The Secretary is required by statute to delegate most of “[t]he administration of [Part A]

. . . through contracts with [M]edicare administrative contractors.” 42 U.S.C. § 1395h(a). These

contractors, known as “Intermediaries,” are responsible for, inter alia, “[d]etermining . . . the

amount of the payments required . . . to be made to providers of services, suppliers and

individuals;” for making those payments; and for providing communication, education, and

technical assistance to health care providers treating Medicare patients. Id. § 1395kk-1(a)(4). In

order to receive payment from the Medicare program, through the Intermediaries, health care

providers such as the plaintiffs must submit “cost reports . . . on an annual basis.” 42 C.F.R.

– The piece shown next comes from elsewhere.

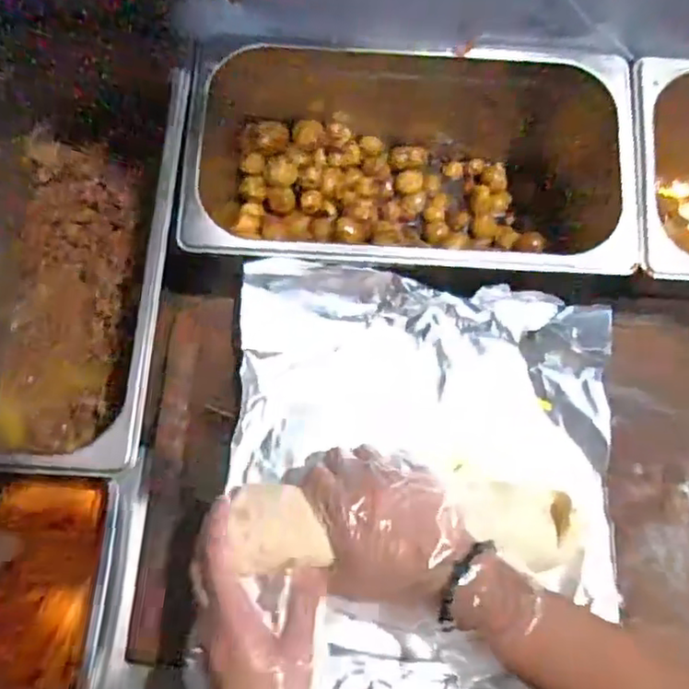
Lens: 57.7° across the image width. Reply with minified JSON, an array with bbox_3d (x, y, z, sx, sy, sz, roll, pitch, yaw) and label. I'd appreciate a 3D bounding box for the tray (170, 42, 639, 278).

3 § 413.20(b). After receiving and reviewing these cost reports, Intermediaries “must within a

reasonable period of time . . . furnish the provider . . . a written notice reflecting the contractor’s

final determination of the total amount of reimbursement due the provider.” Id. § 405.1803(a).

These notices, which “[e]xplain the [Intermediary’s] determination of total program

reimbursement due the provider,” id. § 405.1803(a)(1)(i), are known as notices of program

reimbursements (“NPRs”).

When dissatisfied with an NPR, a provider may seek review of, and a hearing regarding,

the Intermediary’s decision before the Provider Reimbursement Review Board (“PRRB”), so

long as certain jurisdictional requirements, which are not at issue here, are met. 42 U.S.C.

§ 1395oo(a). “A decision of the Board shall be final unless the Secretary, on his own motion, . . .

reverses, affirms, or modifies the Board’s decision.” Id. § 1395oo(f)(1). The Secretary has

delegated responsibility for hearing appeals from PRRB decisions to the CMS Administrator.